* **Activity**
If a line in the entries below includes the string "const", copy it out.

#####

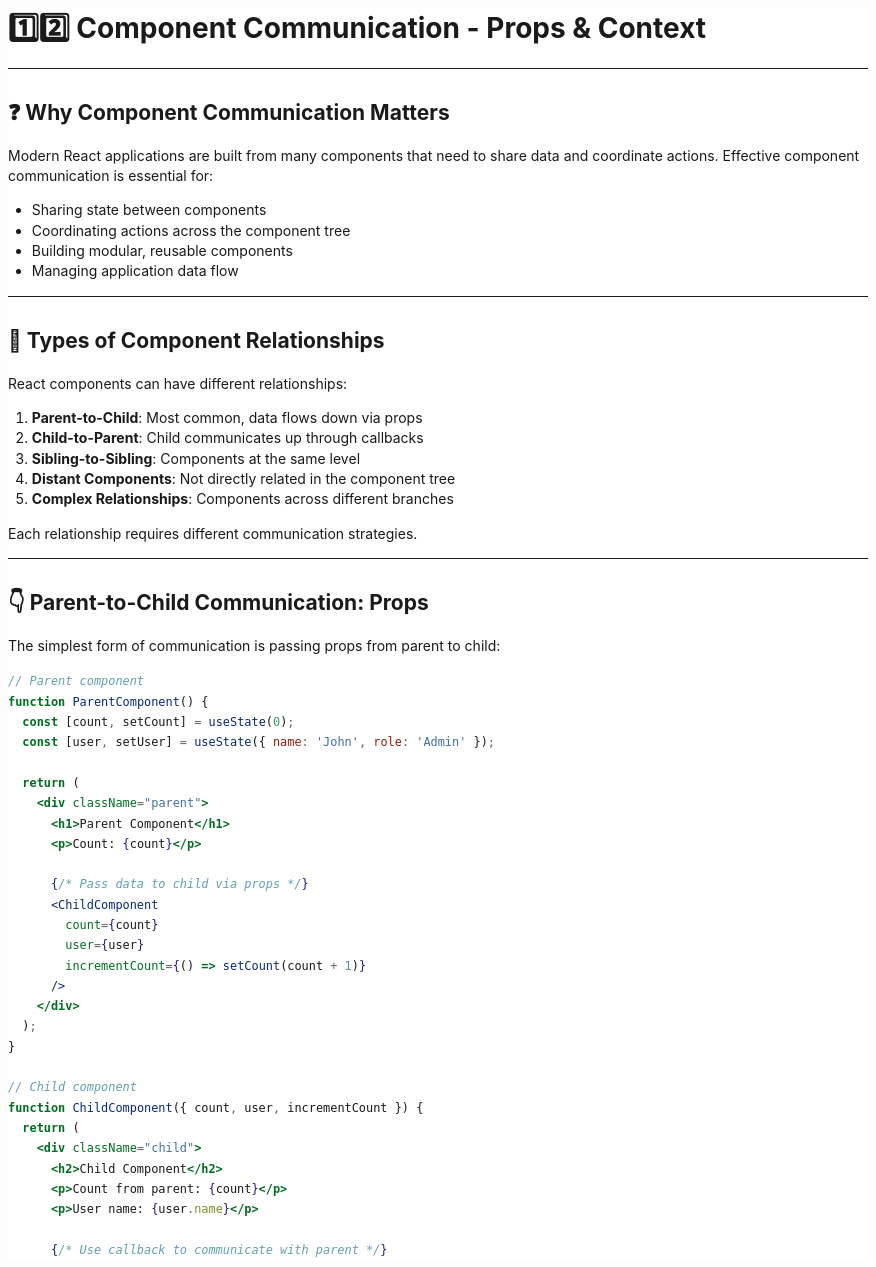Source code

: # 1️⃣2️⃣ Component Communication - Props & Context

---

## ❓ Why Component Communication Matters

Modern React applications are built from many components that need to share data and coordinate actions. Effective component communication is essential for:

- Sharing state between components
- Coordinating actions across the component tree
- Building modular, reusable components
- Managing application data flow

---

## 🔄 Types of Component Relationships

React components can have different relationships:

1. **Parent-to-Child**: Most common, data flows down via props
2. **Child-to-Parent**: Child communicates up through callbacks
3. **Sibling-to-Sibling**: Components at the same level
4. **Distant Components**: Not directly related in the component tree
5. **Complex Relationships**: Components across different branches

Each relationship requires different communication strategies.

---

## 👇 Parent-to-Child Communication: Props

The simplest form of communication is passing props from parent to child:

```jsx
// Parent component
function ParentComponent() {
  const [count, setCount] = useState(0);
  const [user, setUser] = useState({ name: 'John', role: 'Admin' });
  
  return (
    <div className="parent">
      <h1>Parent Component</h1>
      <p>Count: {count}</p>
      
      {/* Pass data to child via props */}
      <ChildComponent 
        count={count} 
        user={user} 
        incrementCount={() => setCount(count + 1)}
      />
    </div>
  );
}

// Child component
function ChildComponent({ count, user, incrementCount }) {
  return (
    <div className="child">
      <h2>Child Component</h2>
      <p>Count from parent: {count}</p>
      <p>User name: {user.name}</p>
      
      {/* Use callback to communicate with parent */}
```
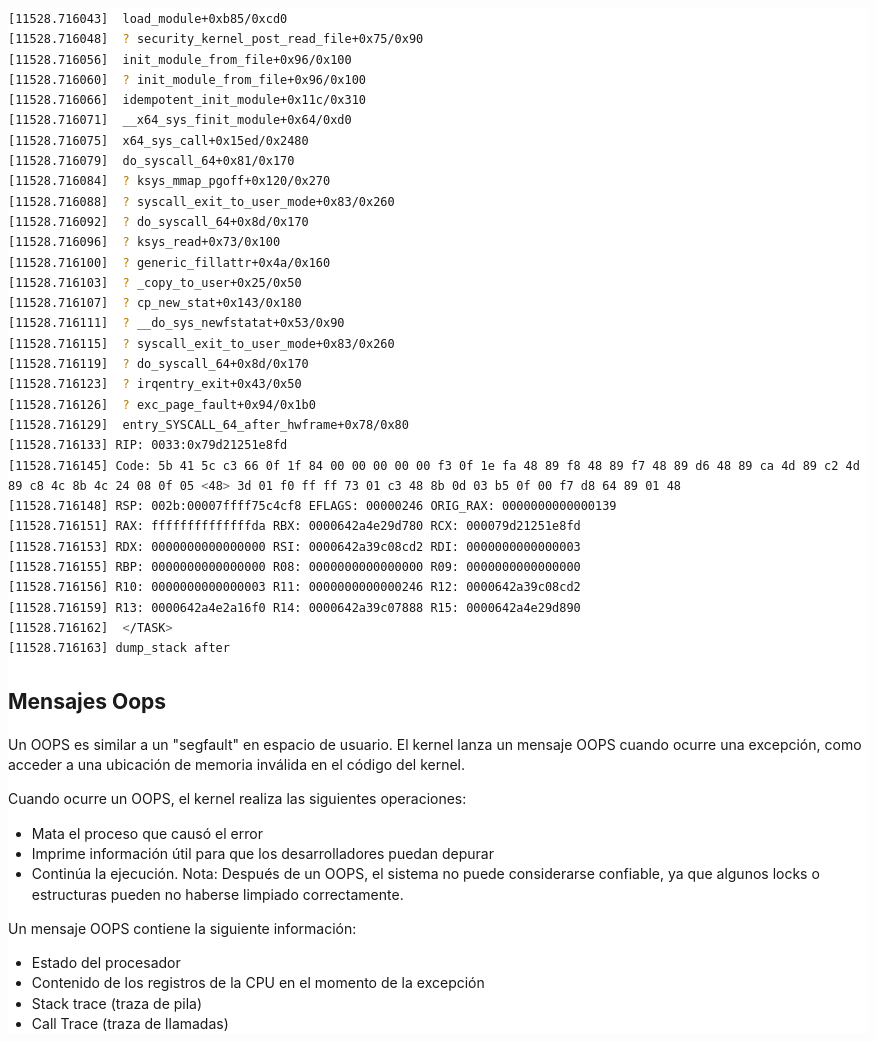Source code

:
 ```bash
[11528.716043]  load_module+0xb85/0xcd0
[11528.716048]  ? security_kernel_post_read_file+0x75/0x90
[11528.716056]  init_module_from_file+0x96/0x100
[11528.716060]  ? init_module_from_file+0x96/0x100
[11528.716066]  idempotent_init_module+0x11c/0x310
[11528.716071]  __x64_sys_finit_module+0x64/0xd0
[11528.716075]  x64_sys_call+0x15ed/0x2480
[11528.716079]  do_syscall_64+0x81/0x170
[11528.716084]  ? ksys_mmap_pgoff+0x120/0x270
[11528.716088]  ? syscall_exit_to_user_mode+0x83/0x260
[11528.716092]  ? do_syscall_64+0x8d/0x170
[11528.716096]  ? ksys_read+0x73/0x100
[11528.716100]  ? generic_fillattr+0x4a/0x160
[11528.716103]  ? _copy_to_user+0x25/0x50
[11528.716107]  ? cp_new_stat+0x143/0x180
[11528.716111]  ? __do_sys_newfstatat+0x53/0x90
[11528.716115]  ? syscall_exit_to_user_mode+0x83/0x260
[11528.716119]  ? do_syscall_64+0x8d/0x170
[11528.716123]  ? irqentry_exit+0x43/0x50
[11528.716126]  ? exc_page_fault+0x94/0x1b0
[11528.716129]  entry_SYSCALL_64_after_hwframe+0x78/0x80
[11528.716133] RIP: 0033:0x79d21251e8fd
[11528.716145] Code: 5b 41 5c c3 66 0f 1f 84 00 00 00 00 00 f3 0f 1e fa 48 89 f8 48 89 f7 48 89 d6 48 89 ca 4d 89 c2 4d 89 c8 4c 8b 4c 24 08 0f 05 <48> 3d 01 f0 ff ff 73 01 c3 48 8b 0d 03 b5 0f 00 f7 d8 64 89 01 48
[11528.716148] RSP: 002b:00007ffff75c4cf8 EFLAGS: 00000246 ORIG_RAX: 0000000000000139
[11528.716151] RAX: ffffffffffffffda RBX: 0000642a4e29d780 RCX: 000079d21251e8fd
[11528.716153] RDX: 0000000000000000 RSI: 0000642a39c08cd2 RDI: 0000000000000003
[11528.716155] RBP: 0000000000000000 R08: 0000000000000000 R09: 0000000000000000
[11528.716156] R10: 0000000000000003 R11: 0000000000000246 R12: 0000642a39c08cd2
[11528.716159] R13: 0000642a4e2a16f0 R14: 0000642a39c07888 R15: 0000642a4e29d890
[11528.716162]  </TASK>
[11528.716163] dump_stack after
```

## Mensajes Oops
Un OOPS es similar a un "segfault" en espacio de usuario. El kernel lanza un mensaje OOPS cuando ocurre una excepción, como acceder a una ubicación de memoria inválida en el código del kernel.

Cuando ocurre un OOPS, el kernel realiza las siguientes operaciones:
- Mata el proceso que causó el error
- Imprime información útil para que los desarrolladores puedan depurar
- Continúa la ejecución.
    Nota: Después de un OOPS, el sistema no puede considerarse confiable, ya que algunos locks o estructuras pueden no haberse limpiado correctamente.

Un mensaje OOPS contiene la siguiente información:
- Estado del procesador
- Contenido de los registros de la CPU en el momento de la excepción
- Stack trace (traza de pila)
- Call Trace (traza de llamadas)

#####

* **Solved exercise**
  const [count, setCount] = useState(0);
  const [user, setUser] = useState({ name: 'John', role: 'Admin' });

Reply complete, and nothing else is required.